[EXTRACTED RECORDS Boundary: Start]

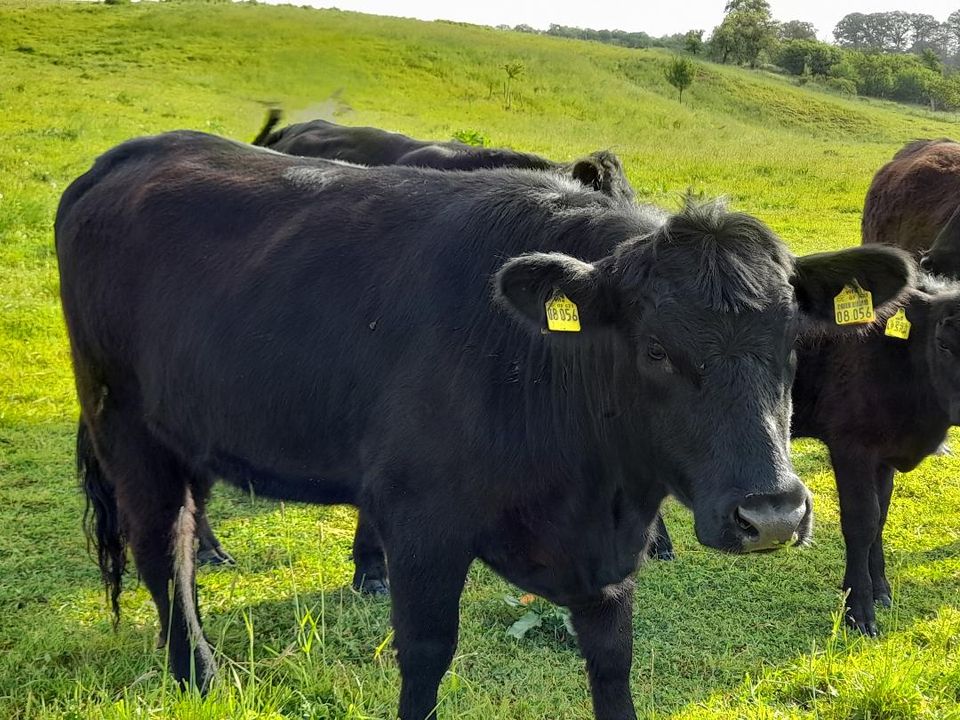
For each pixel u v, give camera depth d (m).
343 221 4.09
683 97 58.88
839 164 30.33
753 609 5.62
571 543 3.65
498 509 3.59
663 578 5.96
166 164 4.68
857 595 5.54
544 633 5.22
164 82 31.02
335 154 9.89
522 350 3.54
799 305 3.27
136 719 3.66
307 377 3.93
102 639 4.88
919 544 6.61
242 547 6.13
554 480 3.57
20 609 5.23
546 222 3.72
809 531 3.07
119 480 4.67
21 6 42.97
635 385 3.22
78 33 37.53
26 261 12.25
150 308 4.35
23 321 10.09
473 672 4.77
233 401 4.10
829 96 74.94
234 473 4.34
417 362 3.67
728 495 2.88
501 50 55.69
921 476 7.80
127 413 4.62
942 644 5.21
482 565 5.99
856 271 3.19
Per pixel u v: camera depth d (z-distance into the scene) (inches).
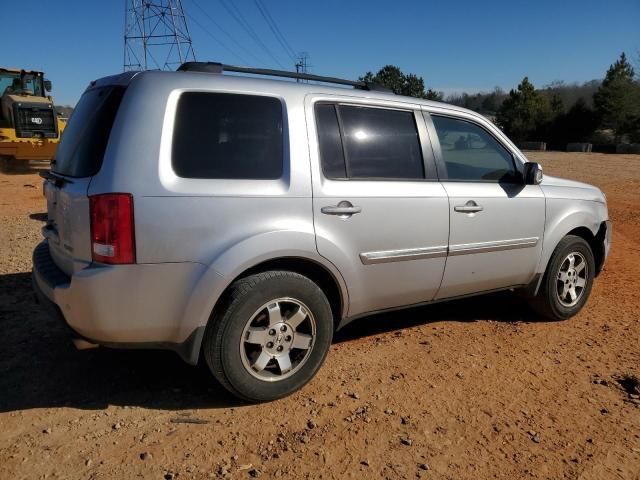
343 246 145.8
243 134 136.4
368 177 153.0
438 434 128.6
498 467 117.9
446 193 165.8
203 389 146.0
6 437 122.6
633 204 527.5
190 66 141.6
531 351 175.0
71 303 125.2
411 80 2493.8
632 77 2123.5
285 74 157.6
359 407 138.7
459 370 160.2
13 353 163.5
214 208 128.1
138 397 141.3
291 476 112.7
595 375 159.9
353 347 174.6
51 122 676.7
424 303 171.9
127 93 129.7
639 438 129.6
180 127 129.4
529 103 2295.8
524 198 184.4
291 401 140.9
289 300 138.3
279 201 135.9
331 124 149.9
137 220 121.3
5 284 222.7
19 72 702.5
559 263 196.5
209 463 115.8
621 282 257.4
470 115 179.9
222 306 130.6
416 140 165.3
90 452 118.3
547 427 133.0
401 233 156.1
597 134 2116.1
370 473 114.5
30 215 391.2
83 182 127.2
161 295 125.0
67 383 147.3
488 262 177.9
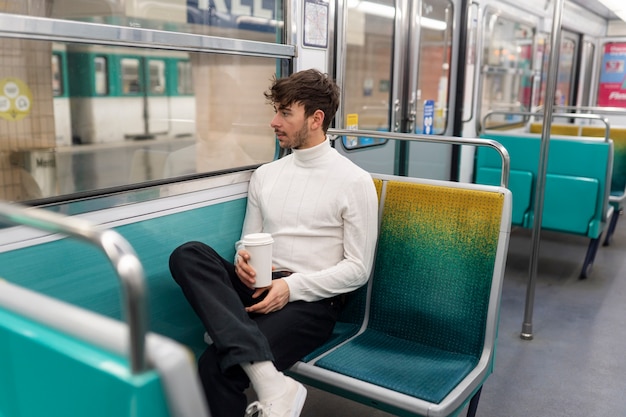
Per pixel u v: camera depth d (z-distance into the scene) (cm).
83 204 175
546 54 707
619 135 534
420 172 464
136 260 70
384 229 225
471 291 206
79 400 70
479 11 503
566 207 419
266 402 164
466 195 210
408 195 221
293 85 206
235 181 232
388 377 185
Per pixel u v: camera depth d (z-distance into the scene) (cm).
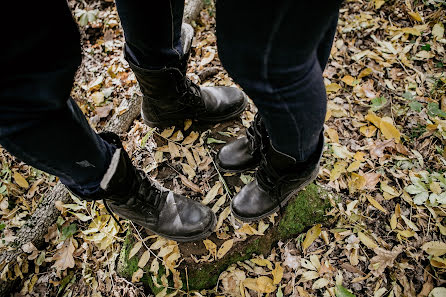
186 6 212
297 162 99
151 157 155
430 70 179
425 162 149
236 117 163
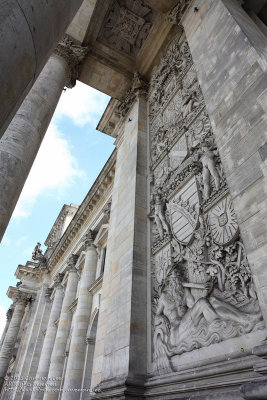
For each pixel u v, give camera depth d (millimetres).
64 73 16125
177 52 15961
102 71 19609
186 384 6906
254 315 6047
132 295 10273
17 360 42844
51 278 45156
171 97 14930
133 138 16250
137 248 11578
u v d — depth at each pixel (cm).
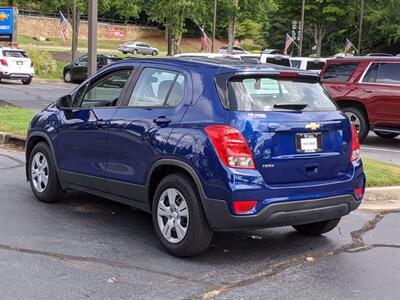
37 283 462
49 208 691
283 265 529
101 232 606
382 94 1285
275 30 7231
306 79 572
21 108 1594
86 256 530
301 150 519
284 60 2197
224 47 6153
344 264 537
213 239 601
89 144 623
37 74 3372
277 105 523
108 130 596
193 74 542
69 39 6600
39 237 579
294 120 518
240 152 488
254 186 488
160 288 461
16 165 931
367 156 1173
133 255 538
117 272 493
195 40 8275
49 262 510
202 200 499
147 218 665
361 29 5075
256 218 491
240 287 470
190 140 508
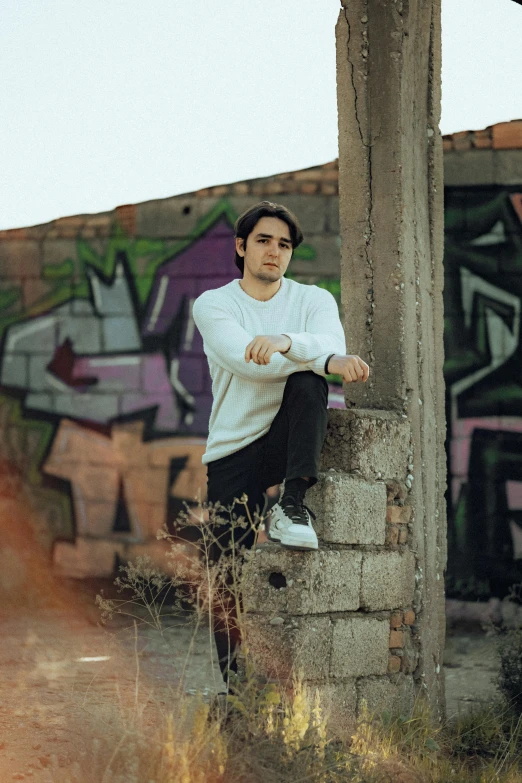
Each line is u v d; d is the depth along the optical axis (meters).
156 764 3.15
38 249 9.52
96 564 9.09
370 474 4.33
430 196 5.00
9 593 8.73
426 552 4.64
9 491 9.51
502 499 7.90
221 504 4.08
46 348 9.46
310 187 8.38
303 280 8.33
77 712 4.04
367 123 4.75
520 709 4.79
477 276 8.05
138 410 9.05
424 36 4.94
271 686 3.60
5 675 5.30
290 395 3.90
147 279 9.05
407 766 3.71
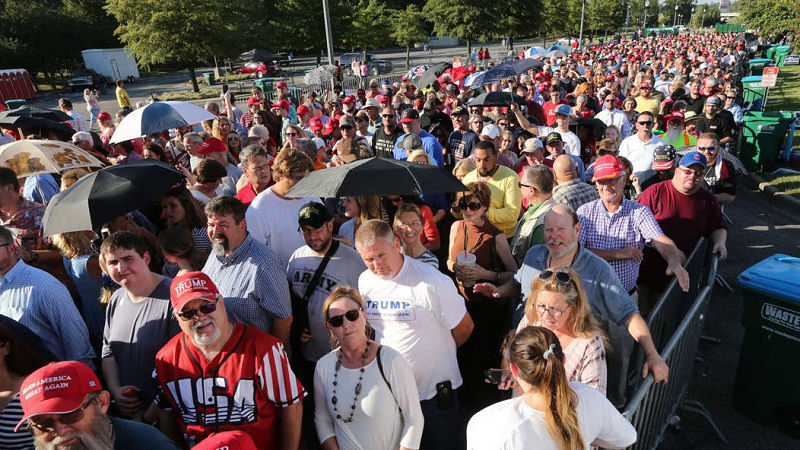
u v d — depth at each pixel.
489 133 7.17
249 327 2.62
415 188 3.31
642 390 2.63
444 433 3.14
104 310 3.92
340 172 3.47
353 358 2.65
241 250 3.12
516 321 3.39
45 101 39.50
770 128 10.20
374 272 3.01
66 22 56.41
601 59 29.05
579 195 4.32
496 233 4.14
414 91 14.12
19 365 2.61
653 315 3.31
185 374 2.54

[EXTRACTED RECORDS Boundary: End]

DESCRIPTION OF THE TASK. Retype every entry word for word, but do not carry over the pictures.

SOLUTION.
For each pixel u v, give camera depth d (m).
343 221 4.09
683 97 58.88
839 164 30.33
753 609 5.62
571 543 3.65
498 509 3.59
663 578 5.96
166 164 4.68
857 595 5.54
544 633 5.22
164 82 31.02
335 154 9.89
522 350 3.54
799 305 3.27
136 719 3.66
307 377 3.93
102 639 4.88
919 544 6.61
242 547 6.13
554 480 3.57
20 609 5.23
546 222 3.72
809 531 3.07
119 480 4.67
21 6 42.97
635 385 3.22
78 33 37.53
26 261 12.25
150 308 4.35
23 321 10.09
473 672 4.77
233 401 4.10
829 96 74.94
234 473 4.34
417 362 3.67
728 495 2.88
501 50 55.69
921 476 7.80
127 413 4.62
942 644 5.21
482 565 5.99
856 271 3.19
Per pixel u v: camera depth d (z-distance into the scene) (inches).
343 246 145.8
243 134 136.4
368 177 153.0
438 434 128.6
498 467 117.9
446 193 165.8
203 389 146.0
6 437 122.6
633 204 527.5
190 66 141.6
531 351 175.0
71 303 125.2
411 80 2493.8
632 77 2123.5
285 74 157.6
359 407 138.7
459 370 160.2
13 353 163.5
214 208 128.1
138 397 141.3
291 476 112.7
595 375 159.9
353 347 174.6
51 122 676.7
424 303 171.9
127 93 129.7
639 438 129.6
180 127 129.4
529 103 2295.8
524 198 184.4
291 401 140.9
289 300 138.3
279 201 135.9
331 124 149.9
137 220 121.3
5 284 222.7
19 72 702.5
559 263 196.5
209 463 115.8
621 282 257.4
470 115 179.9
222 306 130.6
416 140 165.3
90 452 118.3
547 427 133.0
401 233 156.1
597 134 2116.1
370 473 114.5
30 215 391.2
83 182 127.2
161 295 125.0
67 383 147.3
488 262 177.9
Per pixel u v: camera depth d (z-distance into the scene) (cm).
83 204 175
546 54 707
619 135 534
420 172 464
136 260 70
384 229 225
471 291 206
79 400 70
479 11 503
566 207 419
266 402 164
466 195 210
408 195 221
293 85 206
235 181 232
388 377 185
Per pixel u v: camera depth d (z-distance into the scene) (cm).
186 6 212
297 162 99
151 157 155
430 70 179
425 162 149
236 117 163
For each pixel u v, give camera depth d (millimetres).
64 73 16125
177 52 15961
102 71 19609
186 384 6906
254 315 6047
132 295 10273
17 360 42844
51 278 45156
171 97 14930
133 138 16250
137 248 11578
u v d — depth at each pixel (cm).
37 283 462
49 208 691
283 265 529
101 232 606
382 94 1285
275 30 7231
306 79 572
21 108 1594
86 256 530
301 150 519
284 60 2197
224 47 6153
344 264 537
213 239 601
89 144 623
37 74 3372
277 105 523
108 130 596
193 74 542
69 39 6600
39 237 579
294 120 518
240 152 488
254 186 488
160 288 461
16 165 931
367 156 1173
133 255 538
117 272 493
195 40 8275
49 262 510
202 200 499
147 218 665
361 29 5075
256 218 491
240 287 470
190 140 508
Each line is u v d; d is the depth along the optical axis (meters).
156 764 3.15
38 249 9.52
96 564 9.09
370 474 4.33
430 196 5.00
9 593 8.73
426 552 4.64
9 491 9.51
502 499 7.90
221 504 4.08
46 348 9.46
310 187 8.38
303 280 8.33
77 712 4.04
367 123 4.75
520 709 4.79
477 276 8.05
138 410 9.05
424 36 4.94
271 686 3.60
5 675 5.30
290 395 3.90
147 279 9.05
407 766 3.71
u v d — depth at each pixel.
489 133 7.17
249 327 2.62
415 188 3.31
642 390 2.63
444 433 3.14
104 310 3.92
340 172 3.47
353 358 2.65
241 250 3.12
516 321 3.39
45 101 39.50
770 128 10.20
374 272 3.01
66 22 56.41
601 59 29.05
579 195 4.32
496 233 4.14
414 91 14.12
19 365 2.61
653 315 3.31
185 374 2.54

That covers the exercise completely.